What does it all mean?

Unilever’s 9th biggest shareholder, Fundsmith Equity Fund, said that the company’s focus on sustainability and brand purpose “is ludicrous” — citing Ben & Jerry’s refusal to sell its ice cream to settlers in the West Bank “as the most obvious manifestation of this”. Only time will tell whether influential investors like these will continue to influence the direction that Unilever appears to be taking, or whether the global outrage at the events taking place in Gaza will lead the company to reevaluate its tacit support of the Israeli occupation of Palestine, and recommit to a strong social and ethical mission.

Either way, this case study brings to the surface interesting questions to ponder:

(i) For prospective founders of social enterprises or those who want to adopt a similar vision set certain social and ecological commitments as part of the organisation’s DNA: Was the strategy taken by the founders of Ben & Jerry’s in negotiating its unique acquisition arrangement with Unilever in fact the right one and the problem was with their legal counsel? Are there better models to adopt — the strategic acquisition of Method in 2012 by Ecover, or Patagonia’s model of remaining private for 50 years and transferring all of its voting stock to a trust as a succession plan, or is Tesla’s open-source philosophy the better strategy for the 21st century? Or is opting for an alternative legal structure — for example, a Low-profit Limited Liability Corporation (L3Cs), Benefit Corporation, or Flexible Purpose Corporation — the best way to protect and build a social and ecological legacy.

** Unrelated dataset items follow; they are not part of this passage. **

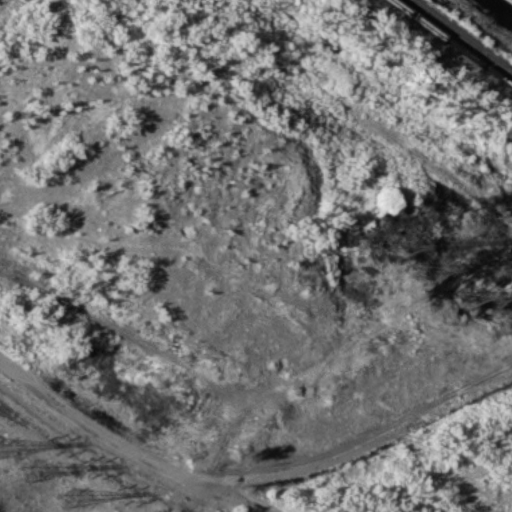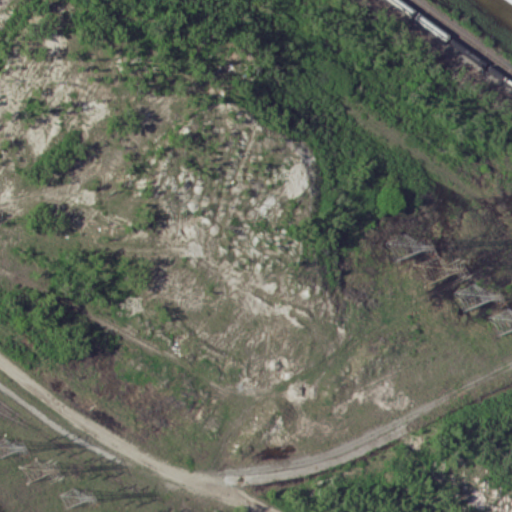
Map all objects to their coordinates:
railway: (462, 35)
railway: (452, 42)
power tower: (400, 245)
power tower: (432, 268)
power tower: (469, 296)
power tower: (502, 320)
power tower: (30, 469)
power tower: (70, 497)
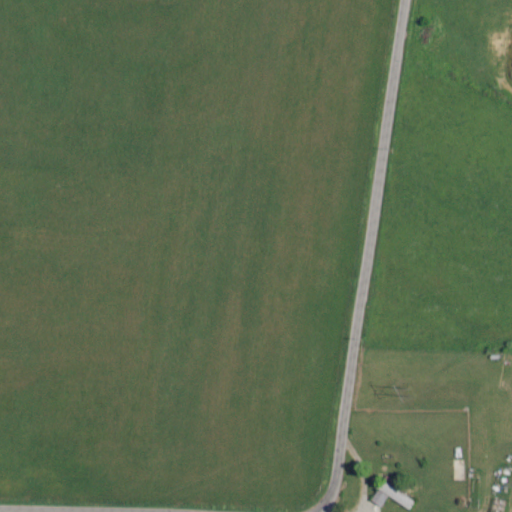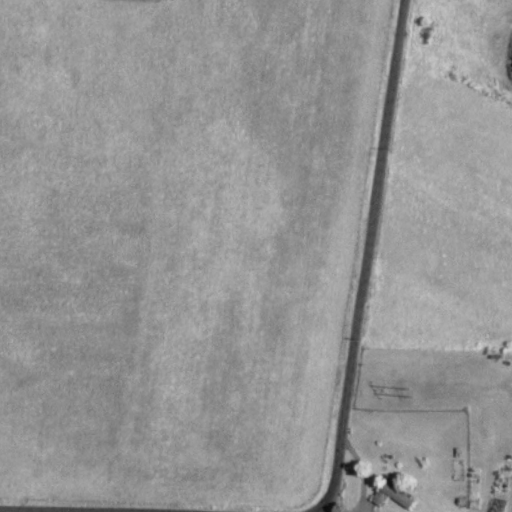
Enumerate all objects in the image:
road: (345, 416)
building: (380, 499)
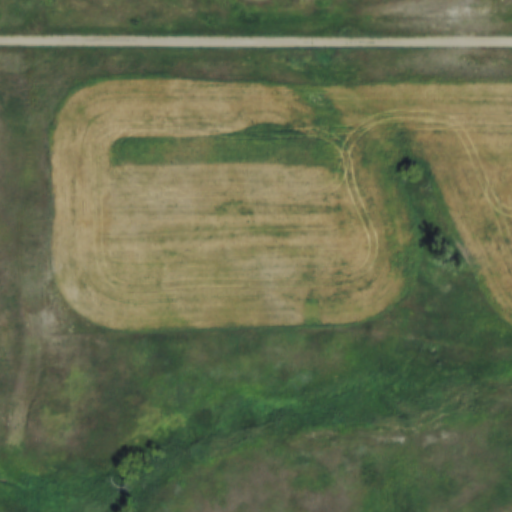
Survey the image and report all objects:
road: (256, 44)
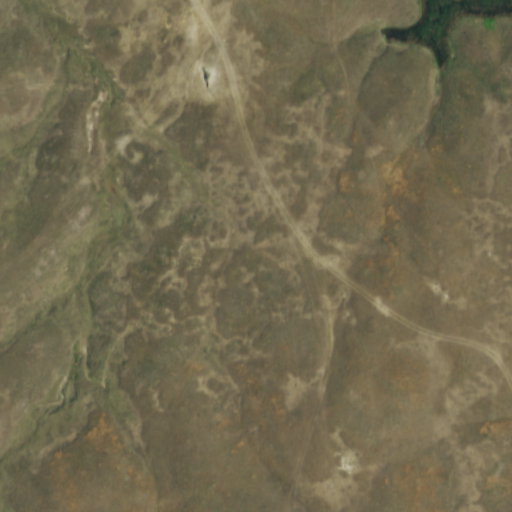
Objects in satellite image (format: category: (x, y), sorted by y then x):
road: (124, 145)
road: (301, 243)
road: (320, 387)
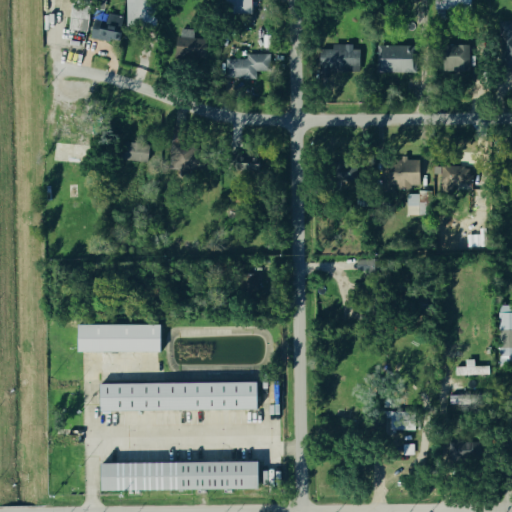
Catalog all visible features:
building: (449, 6)
building: (137, 13)
building: (76, 20)
building: (104, 30)
building: (183, 46)
building: (453, 59)
building: (338, 61)
building: (393, 61)
building: (250, 67)
road: (279, 120)
building: (134, 154)
building: (182, 160)
building: (403, 175)
building: (451, 180)
building: (420, 203)
road: (296, 255)
building: (503, 336)
building: (118, 337)
building: (113, 340)
building: (468, 371)
building: (178, 397)
building: (172, 398)
road: (444, 432)
road: (159, 442)
building: (173, 478)
building: (175, 478)
road: (378, 511)
road: (379, 511)
road: (482, 511)
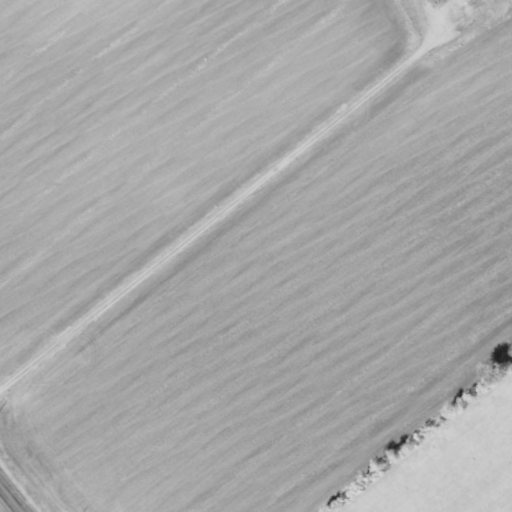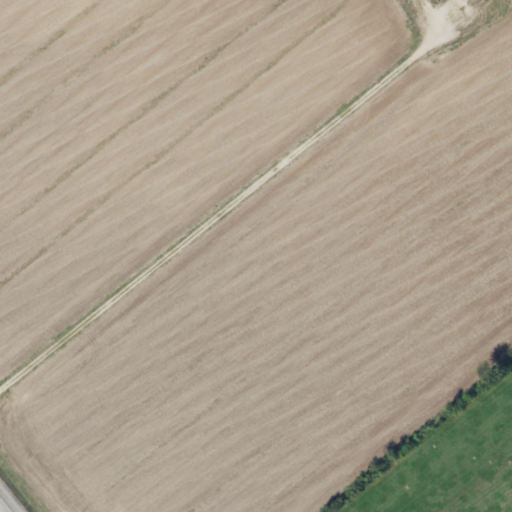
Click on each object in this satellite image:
road: (4, 505)
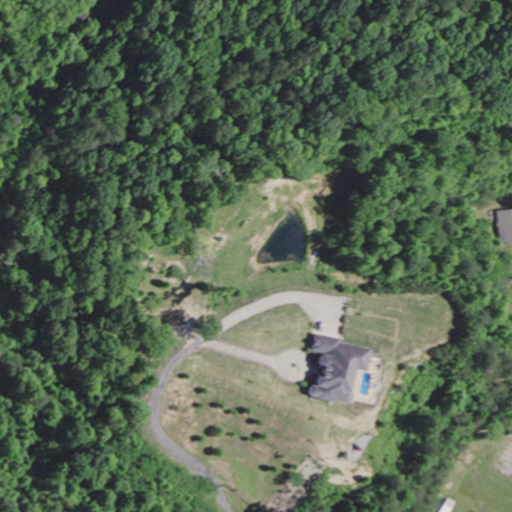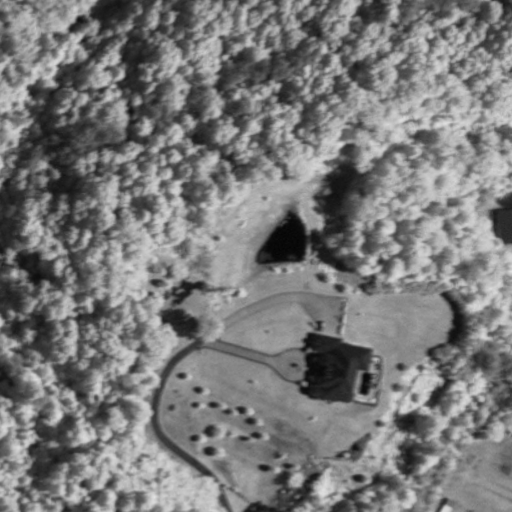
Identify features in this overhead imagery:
building: (508, 227)
building: (335, 369)
road: (171, 370)
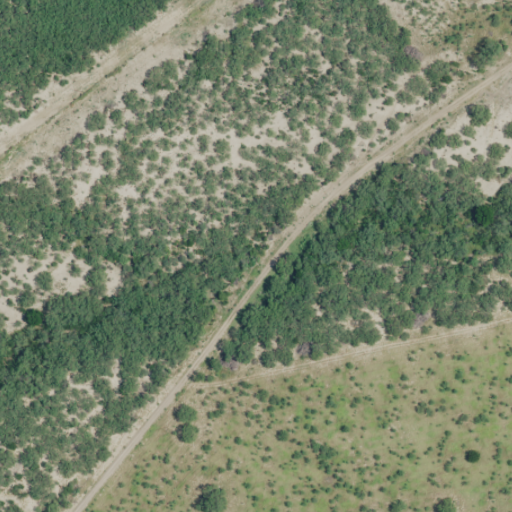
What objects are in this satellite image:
road: (133, 92)
road: (273, 263)
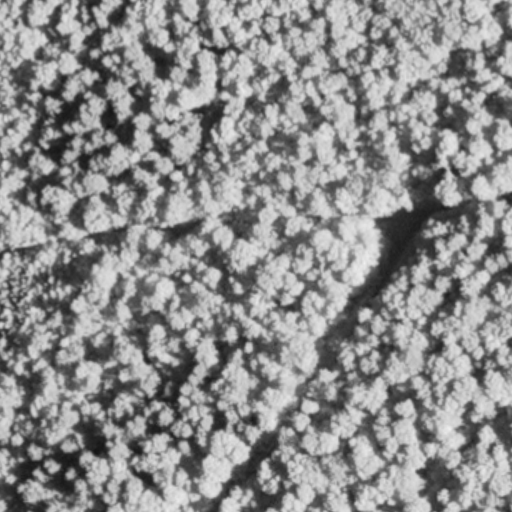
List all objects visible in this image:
road: (255, 217)
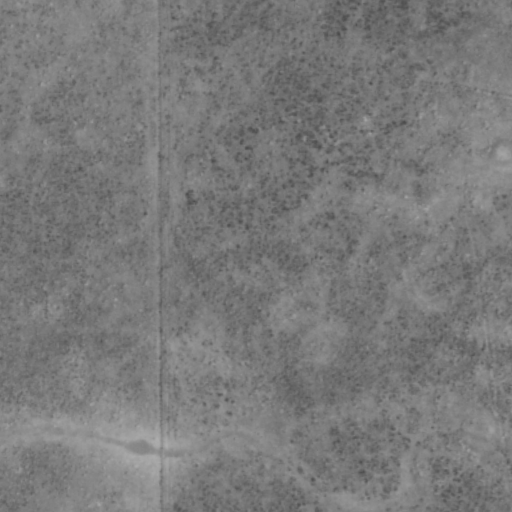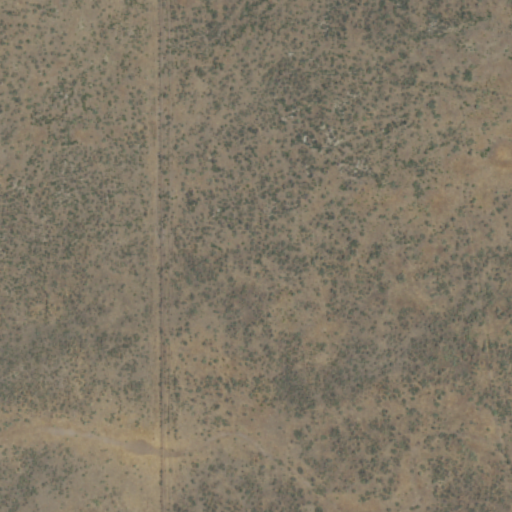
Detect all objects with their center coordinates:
crop: (256, 256)
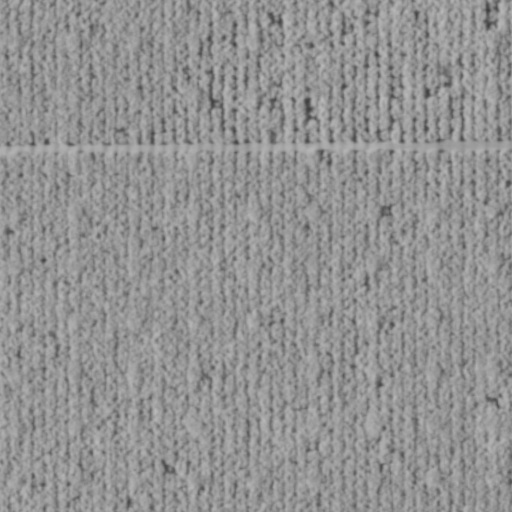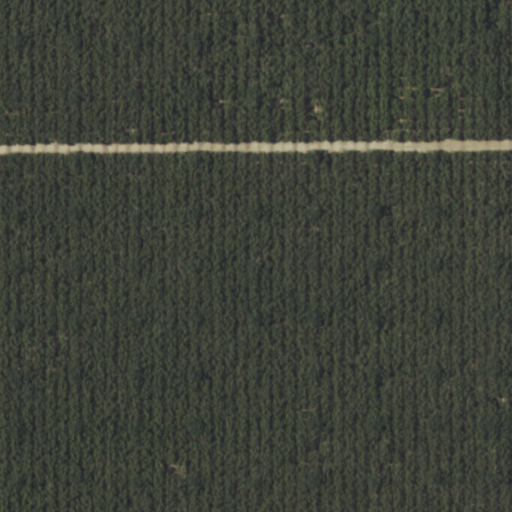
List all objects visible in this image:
road: (256, 147)
crop: (256, 256)
crop: (256, 256)
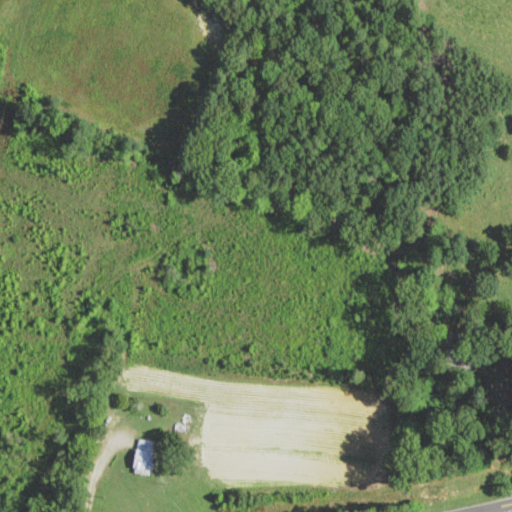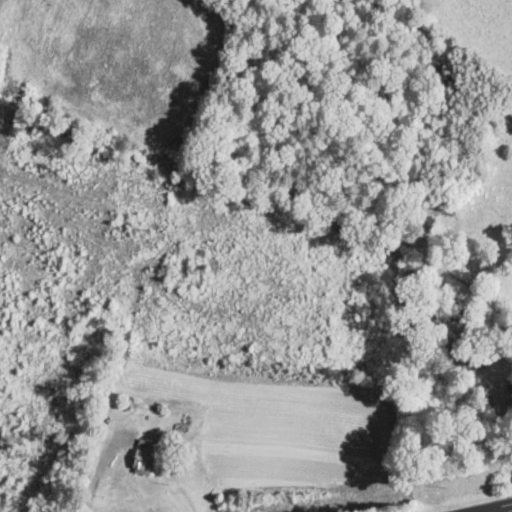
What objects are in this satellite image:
building: (464, 317)
building: (457, 361)
road: (505, 417)
building: (145, 457)
road: (479, 504)
road: (472, 509)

(ii) For sustainability professionals and the conscious consumption movement: How much of the success of sustainability and social efforts undertaken by a company rely on the personality and personal integrity of the leadership of the company, and what does that say about succession planning? Where are the gaps in the approach of sustainability professionals when macroeconomic or geopolitical factors come into play? Is the obsession with targeting investors through corporate reporting paying ecological or social dividends or has it primarily yielded increasingly sophisticated greenwashing and whitewashing? Is the Triple Bottom Line the right paradigm? Have the sustainable living and conscious consumption paradigms surfaced because of failing sociopolitical systems (particularly in two-party states), thereby putting an undue burden on consumers and companies to address systemic issues? If the conscious consumption movement and the branding of purpose-centric brands were largely driven by the participatory internet (Web 2.0), what will happen when the technology of Web 3.0 is fully implemented and what adjective will be its description? From Web 1.0, a skeuomorphic read-only internet, to Web 2.0, the participatory internet to Web 3.0 — the ??? internet? Will it help rescue humanity from the existential threat faced equally by everyone, or will it make things worse and take us to the edge?


Steve McCoy has worked in the sustainability field for 15 years, and has been a long-time member of the International Society for Sustainability Professionals, the Association of Climate Change Officers and the International Living Futures Institute. In a previous life, he read medicine, music and theology at London and Cambridge (not at the same time!), and worked in the business, education and non-profit sectors in the UK, Poland and Malaysia.

This column is part of a series coordinated by Climate Governance Malaysia, the national chapter of the World Economic Forum’s Climate Governance Initiative. The CGI is an effort to support boards of directors in discharging their duty of care as long-term stewards of the companies they oversee, specifically to ensure that climate risks and opportunities are adequately addressed.